▸ Tasks and exercises:
1. In the Select-String explanation, what is returned when there are no matches?
2. Carry on writing the Select-String explanation, starting after its final sentence.

▸ Reading passage:
= = = = = = =
The problem is caused by a change in multiplicity of matches. If there are multiple matching elements an Object[] array (of MatchInfo elements) is returned; a single matching element results in a single MatchInfo object (not in an array); and when there are no matches, null is returned.
Consider these results, when executed against the "cc.csv" test-data supplied:
# matches many
(gc cc.csv | Select-String "LS" ).GetType().Name # => Object[]
# matches one
(gc cc.csv | Select-String "538").GetType().Name # => MatchInfo
# matches none
(gc cc.csv | Select-String "FAIL") # => null
The result of calling ToString on Object[] is "System.Object[]" while the result is a more useful concatenation of the matched values when invoked directly upon a MatchInfo object.
The immediate problem can be fixed with selected | Select -First 1, which will result in a MatchInfo being returned for the first two cases. Select-String will still search the entire input - extra results are simply discarded.
= = = = = = =
Dataset entries:

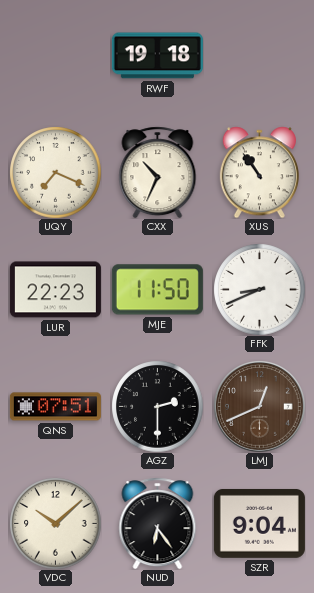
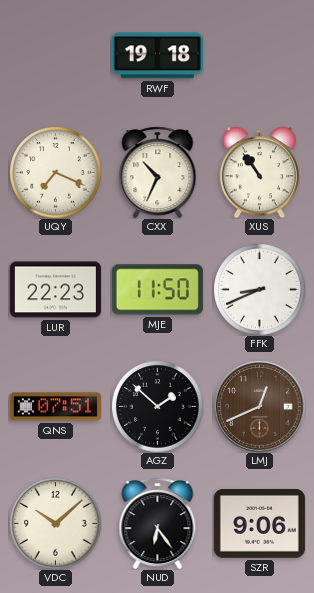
AGZ: 2:30 -> 1:52
SZR: 9:04 -> 9:06
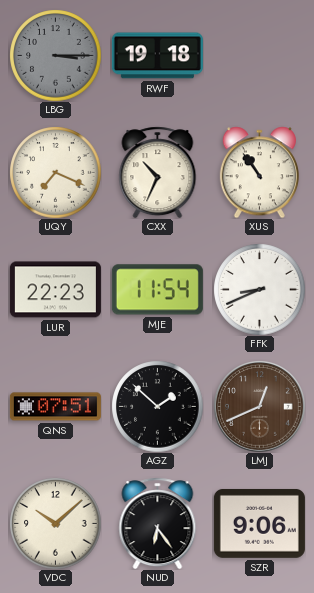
LBG: none -> 3:15
MJE: 11:50 -> 11:54
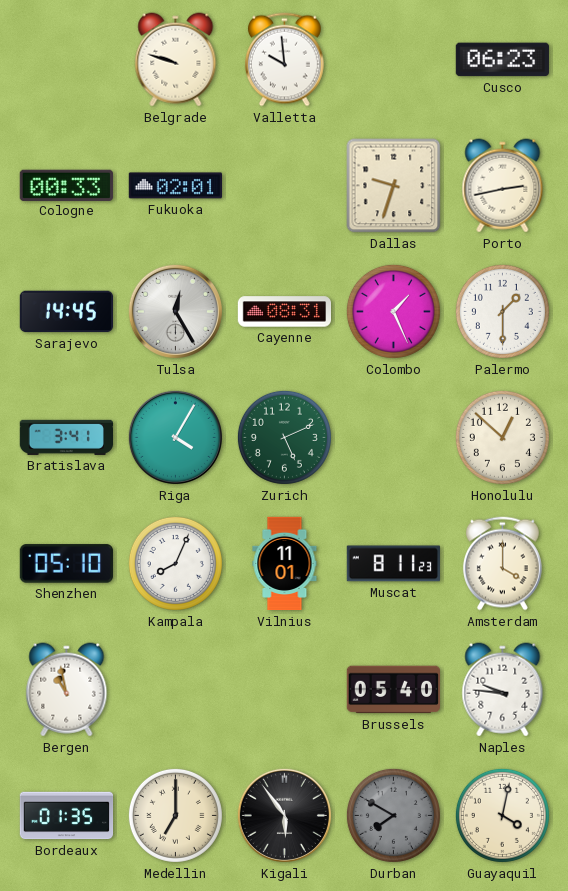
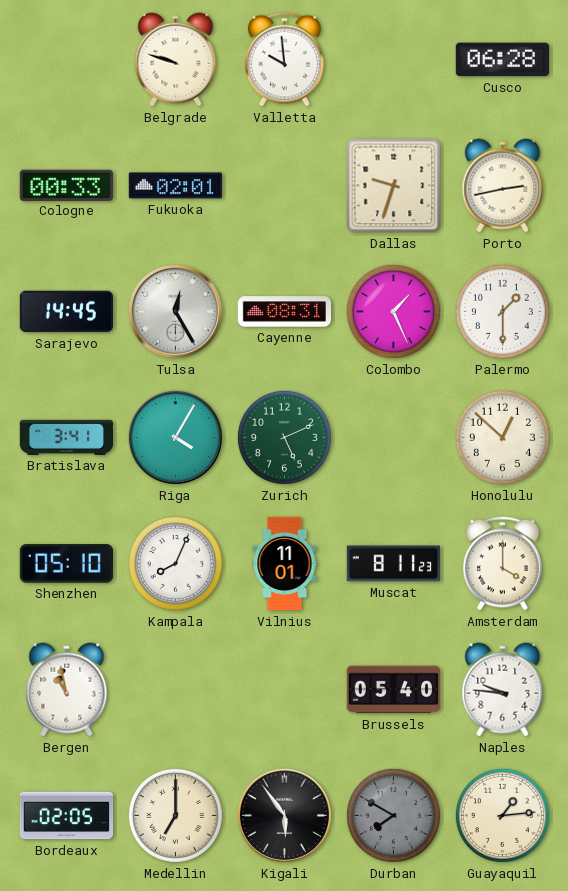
Cusco: 06:23 -> 06:28
Bordeaux: 01:35 -> 02:05
Guayaquil: 4:02 -> 1:14
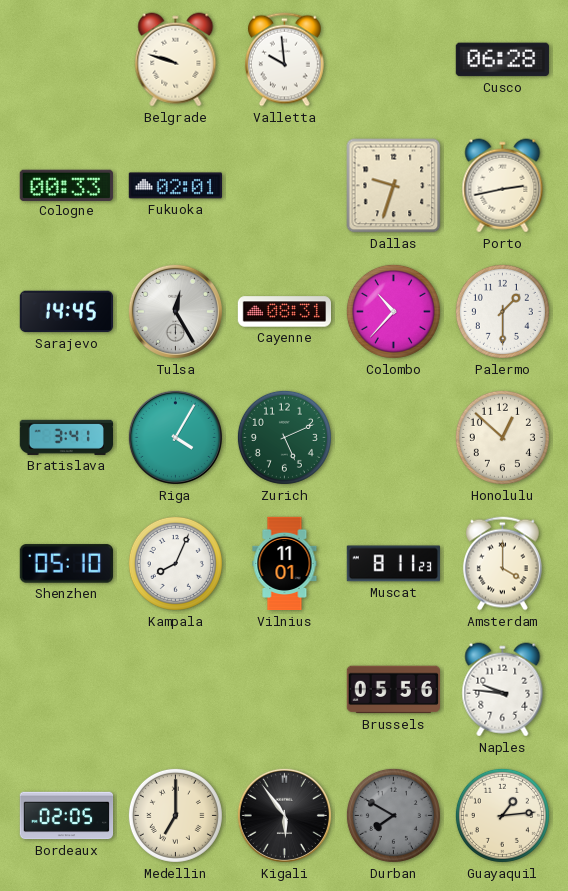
Colombo: 1:26 -> 10:37
Bergen: 10:58 -> none
Brussels: 05:40 -> 05:56
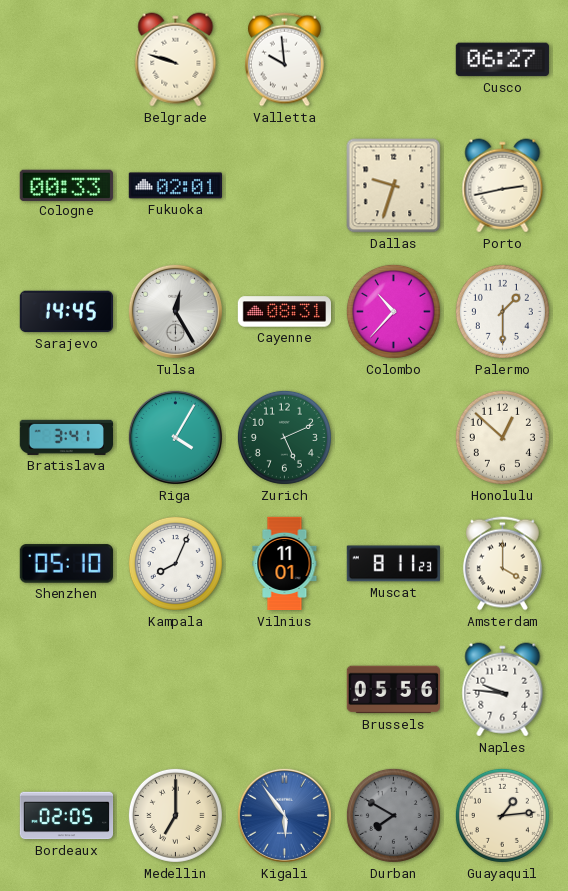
Cusco: 06:28 -> 06:27
Kigali dial: black -> blue
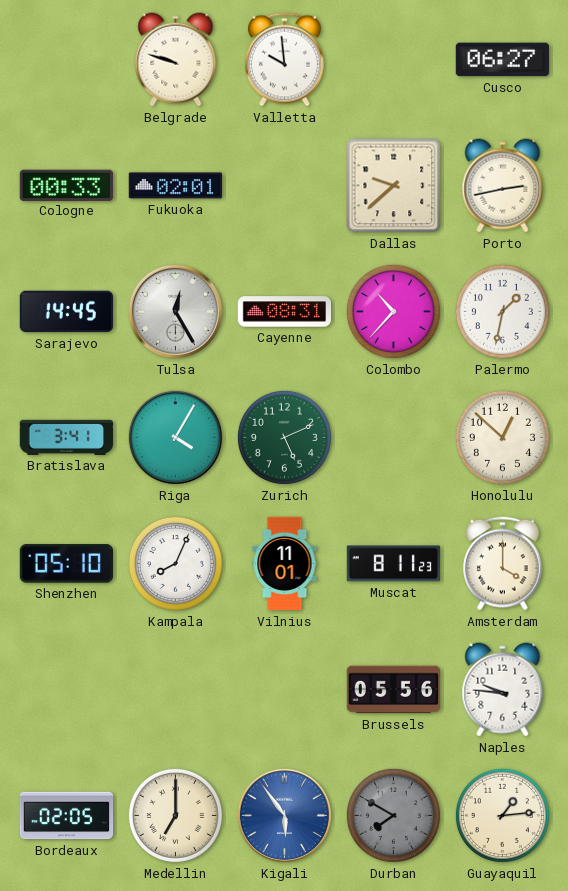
Dallas: 9:33 -> 9:38
Palermo: 1:30 -> 1:32
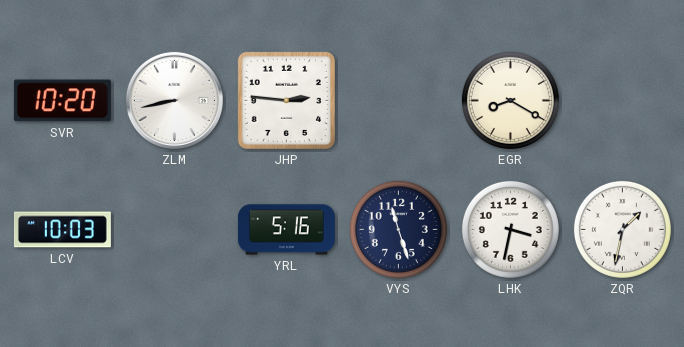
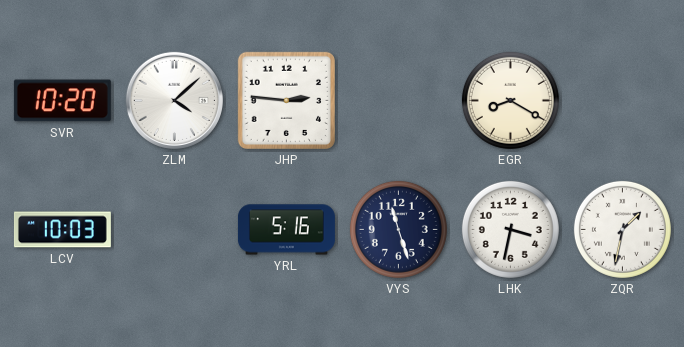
ZLM: 8:43 -> 4:08
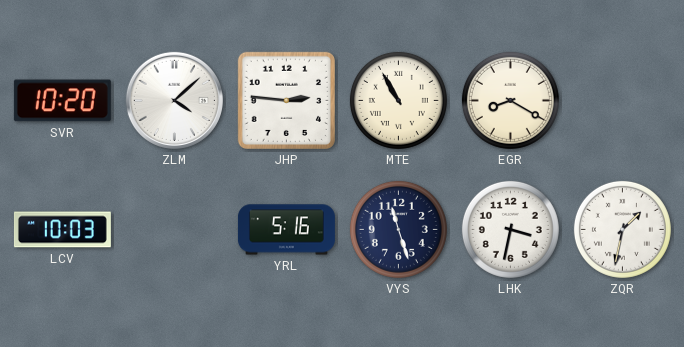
MTE: none -> 10:55
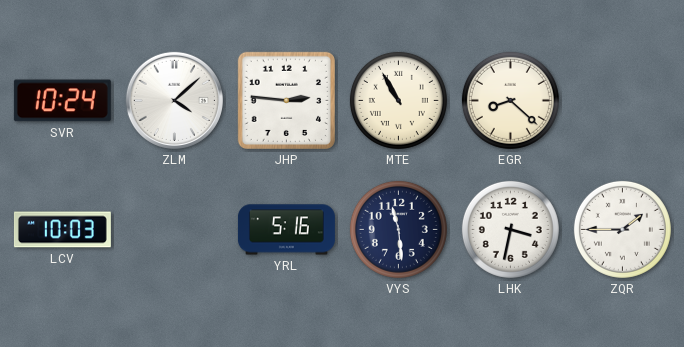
SVR: 10:20 -> 10:24
EGR: 8:20 -> 8:22
VYS: 11:27 -> 11:29
ZQR: 1:32 -> 1:45
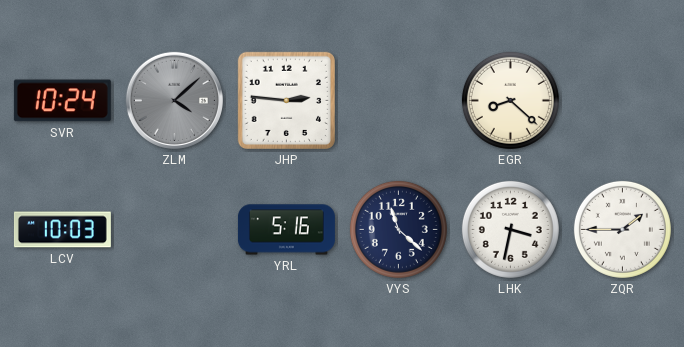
ZLM dial: white -> grey
MTE: 10:55 -> none
VYS: 11:29 -> 11:22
= = = = = = =
▸ Solved tasks:
1. Null is returned.

2.
However, it seems like the look-back into "cc.csv" (with the Select-String) could be eliminated entirely as that is where $_ originally comes from. Here is a minor [untested] adaptation, of what it may look like:
gc cc.csv | Select -Skip 1 | %{
$num = $_.Split(",")[1]
$a = $_ -Replace ",[a-z]$", ""
# This is still O(m*n) and could be improved with a hash/set probe.
$gc_match = Select-String $num -Path gi.csv -SimpleMatch | Select -First 1
if ($gc_match) {
# Use of "Select -First 1" avoids the initial problem; but
# it /may/ be more appropriate for an error to indicate data problems.
# (Likewise, an error in the original may need further investigation.)
$b = $gc_match.ToString().Split(",")[1]
} else {
$b = "NULL"
Write-Host "$_ is not present in GI file"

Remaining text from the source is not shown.